My first storm “event” lasted 7 months. I had never been away from my family for more than a couple of weeks at a time. I was in a hotel with about 40 other adjusters for the first 3 months. After that, 3 other adjusters and I who had formed a mutual friendship rented a condo together. The most rewarding part of this was the networking. We were all newbies but would always bounce ideas off each other. We each had different field support staff (TA's) that would share their experiences and knowledge of years of experience with us and we would pass this on to each other. This was invaluable and to this day I am still using what I learned.
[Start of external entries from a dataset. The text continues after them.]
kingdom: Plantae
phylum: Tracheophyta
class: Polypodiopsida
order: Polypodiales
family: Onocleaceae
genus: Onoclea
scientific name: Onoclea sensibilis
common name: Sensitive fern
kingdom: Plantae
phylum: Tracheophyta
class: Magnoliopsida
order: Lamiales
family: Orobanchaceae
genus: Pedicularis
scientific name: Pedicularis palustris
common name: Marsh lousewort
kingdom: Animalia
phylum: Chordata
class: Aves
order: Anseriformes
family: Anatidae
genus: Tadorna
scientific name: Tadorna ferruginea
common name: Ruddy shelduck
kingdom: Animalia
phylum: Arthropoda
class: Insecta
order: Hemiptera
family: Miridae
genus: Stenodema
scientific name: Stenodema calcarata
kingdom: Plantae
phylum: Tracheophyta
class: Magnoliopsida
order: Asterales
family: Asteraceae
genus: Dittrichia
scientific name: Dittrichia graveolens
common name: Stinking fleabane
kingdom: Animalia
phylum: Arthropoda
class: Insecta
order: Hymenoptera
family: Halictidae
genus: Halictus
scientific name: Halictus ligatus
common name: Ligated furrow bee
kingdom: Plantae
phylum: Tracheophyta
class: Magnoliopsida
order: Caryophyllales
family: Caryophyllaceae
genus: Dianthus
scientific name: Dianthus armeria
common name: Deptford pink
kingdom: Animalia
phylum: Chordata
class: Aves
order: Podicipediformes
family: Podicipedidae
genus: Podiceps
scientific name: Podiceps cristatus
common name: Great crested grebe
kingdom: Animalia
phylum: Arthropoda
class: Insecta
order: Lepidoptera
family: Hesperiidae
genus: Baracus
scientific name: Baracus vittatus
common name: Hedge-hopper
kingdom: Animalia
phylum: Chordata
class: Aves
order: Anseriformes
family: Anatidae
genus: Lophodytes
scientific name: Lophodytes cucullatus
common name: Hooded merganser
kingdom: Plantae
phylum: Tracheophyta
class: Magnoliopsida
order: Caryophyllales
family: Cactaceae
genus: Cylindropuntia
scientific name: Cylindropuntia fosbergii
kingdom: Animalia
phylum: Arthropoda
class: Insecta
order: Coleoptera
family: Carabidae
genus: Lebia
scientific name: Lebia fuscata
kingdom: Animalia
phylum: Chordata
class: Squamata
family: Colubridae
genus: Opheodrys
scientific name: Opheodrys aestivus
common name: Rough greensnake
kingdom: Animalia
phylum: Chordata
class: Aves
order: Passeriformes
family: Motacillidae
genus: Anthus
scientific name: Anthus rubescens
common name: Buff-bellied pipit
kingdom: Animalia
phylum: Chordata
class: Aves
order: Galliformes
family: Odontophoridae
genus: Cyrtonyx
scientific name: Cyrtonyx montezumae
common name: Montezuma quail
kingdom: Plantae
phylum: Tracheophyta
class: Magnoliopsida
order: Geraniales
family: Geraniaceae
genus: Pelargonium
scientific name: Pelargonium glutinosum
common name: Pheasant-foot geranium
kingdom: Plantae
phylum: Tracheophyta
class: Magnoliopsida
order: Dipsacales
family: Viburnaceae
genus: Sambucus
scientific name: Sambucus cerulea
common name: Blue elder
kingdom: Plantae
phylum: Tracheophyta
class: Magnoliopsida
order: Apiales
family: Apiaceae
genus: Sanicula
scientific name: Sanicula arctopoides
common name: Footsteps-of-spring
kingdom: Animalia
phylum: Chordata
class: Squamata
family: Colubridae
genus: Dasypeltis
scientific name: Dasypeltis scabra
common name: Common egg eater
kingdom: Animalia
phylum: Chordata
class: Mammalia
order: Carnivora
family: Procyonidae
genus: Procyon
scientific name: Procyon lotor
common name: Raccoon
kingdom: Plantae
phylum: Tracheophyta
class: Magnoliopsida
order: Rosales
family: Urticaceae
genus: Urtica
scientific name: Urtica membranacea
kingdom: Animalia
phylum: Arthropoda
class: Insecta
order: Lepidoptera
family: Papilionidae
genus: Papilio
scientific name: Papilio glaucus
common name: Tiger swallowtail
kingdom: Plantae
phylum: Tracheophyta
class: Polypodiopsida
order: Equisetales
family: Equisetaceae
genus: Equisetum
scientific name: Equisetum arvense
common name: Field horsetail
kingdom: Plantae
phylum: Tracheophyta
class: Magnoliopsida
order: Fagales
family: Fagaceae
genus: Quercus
For the first several storms I would scope (inspect) several losses and then come back to my room and stay up half the night. Needless to say, this was starting to wear on me. I finally took the advice of my brother-in-law and started to “table top". “Table Top” means to scope the loss and go back to your vehicle and type it up, run the claim off and take it back to the insured and go over it with them. The main advantage to “Table Topping” is instead of taking your scope notes back to your hotel room and being distracted, you sit in your vehicle and in about 20 to 30 minutes you are finished. The only extra investment is an inverter large enough to run your computer and second printer. (TIP: I got a $49.95 Canon printer, a wireless keyboard that I put in my lap instead of twisting sideways to type on the laptop and a wireless mouse). (TIP: Get an inverter large enough to run your computer and printer; the one I have is wired into my battery. Don’t get the small one that you plug into your cigarette lighter. It is not strong enough). I will never do it the old way again.
Adjusting is very rewarding, not only monetarily but it gives you so such satisfaction to help people in need. It really is an "ideal job".